Disamping itu, ajarannya pulalah yang mengingatkan kita untuk tidak saling
berdebat tentang ajaran mana yang paling benar dan yang terpenting itu adalah
untuk selalu dekat dengan Tuhan. Bagi saya sebagai penulis, kalimat yang terakhir
tadi cukup mewakili bahwasanya Syekh Siti Jenar itu adalah orang yang
peduli dan mau menjaga apa yang ada di bumi ini dan menurut saya itu
adalah salah satu bentuk perdamaian dari seorang Syekh Siti Jenar.
Saya Lahir di Surakarta dengan latar
belakang seluruh keluarga yang berbudaya Jawa. Semenjak kecil, saya didik
dengan budaya dan nilai-nilai jawa, dimana harus menghormati ayah dan ibu
dengan segenap hati. Biarpun begitu, keluarga kami sangatlah liberal, dimana
posisi ayah dan ibu berada di posisi yang sama, tidak ada yang harus dihormati
lebih besar. Hal ini berbeda dengan budaya jawa, terutama di Solo, dimana
masih menganut budaya patriakhi. Budaya ini mengedepankan posisi Ayah
(laki-laki ) harus dijunjung tinggi dan dihormati dan posisi Ibu (perempuan)

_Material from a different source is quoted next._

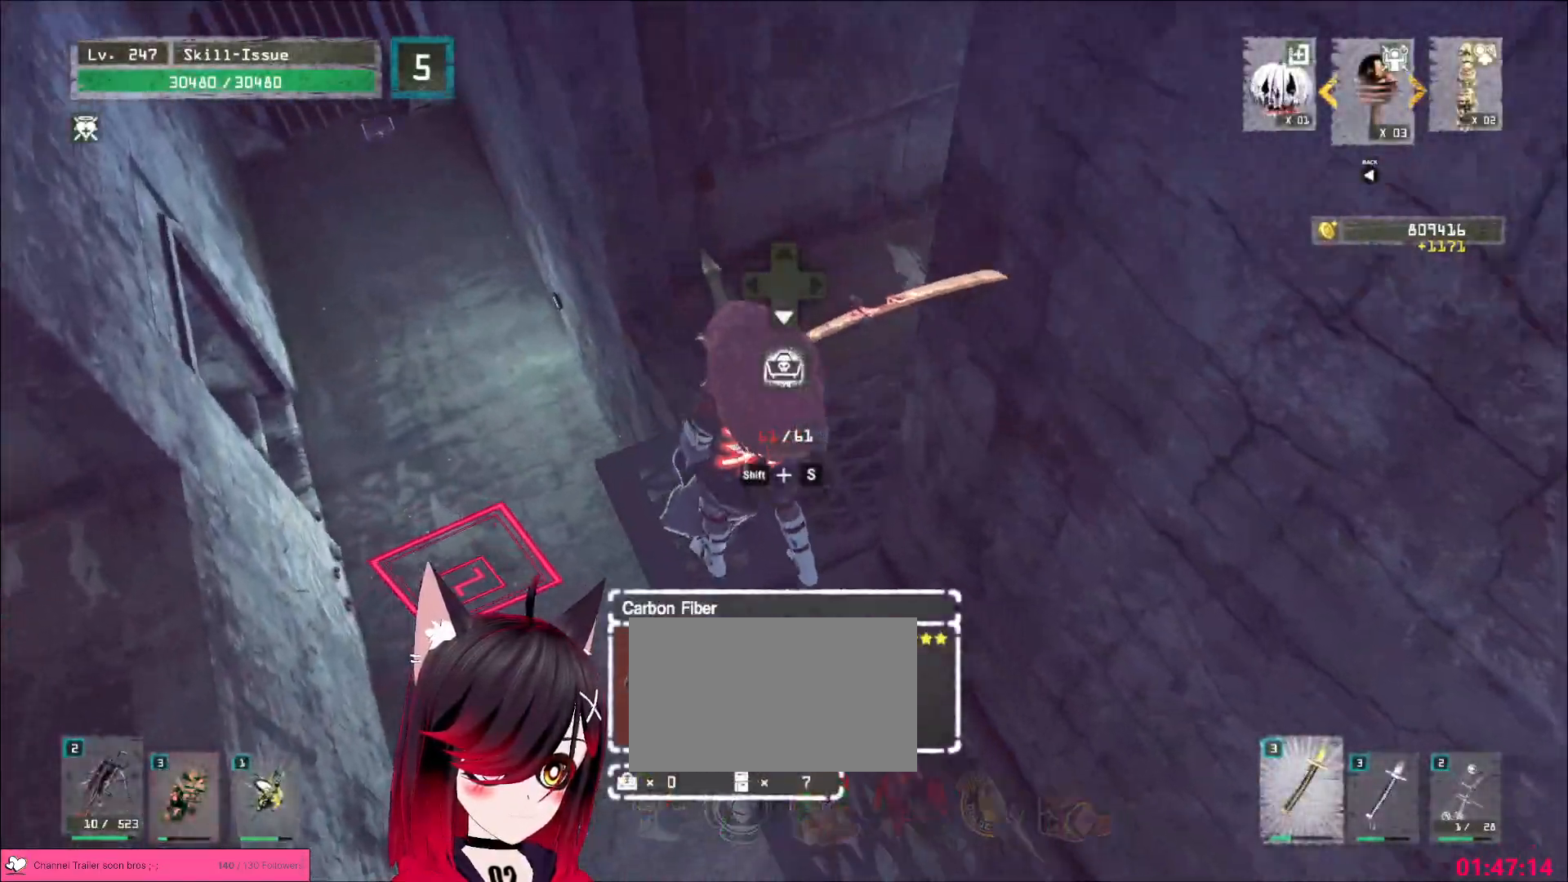
{"keys": [], "mouse": [], "events": []}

hanyalah sebagai pelengkap saja.
Budaya Patriakhi inilah yang menurut
saya menjadi salah satu alasan kaum feminis untuk merombak tatanan social
masyarakat, dimana mereka menginginkan kedudukan wanita dan pria sejajar. Dalam
budaya jawa, terdapat budaya patriakhi yang sangat menguntungkan posisi
laki-laki, sedangkan wanita jawa haruslah selalu bersikap nrima ing pandum
yang secara mendasar berarti menerima segala sesuatu tanpa perlawanan dan bantahan
apapun. Saking tidak begitu paham tentang apa itu kekerasaan secara gamblang,
mereka bahkan tidak menyadari bahwa ajaran yang ditanamkan oleh orangtua mereka
bahwa setiap wanita (istri) harus patuh terhadap pria (suami) tersebut membuat
mereka makin tidak berani mengatakan “tidak” pada suaminya. Yang nantinya, hal
tersebut makin membuat dasar legitimasi bagi pihak laki-laki untuk melakukan
tindakan superioritasnya, termasuk kekerasan terhadap kaum perempuan, di
wilayah social, politik, hukum, ekonomi, dan lain-lain. Maka tak jarang,
wanita jawa yang masih belum sadar dirinya sebenarnya, dalam kasus-kasus
tertentu, menerima kekerasaan dari pihak laki-laki.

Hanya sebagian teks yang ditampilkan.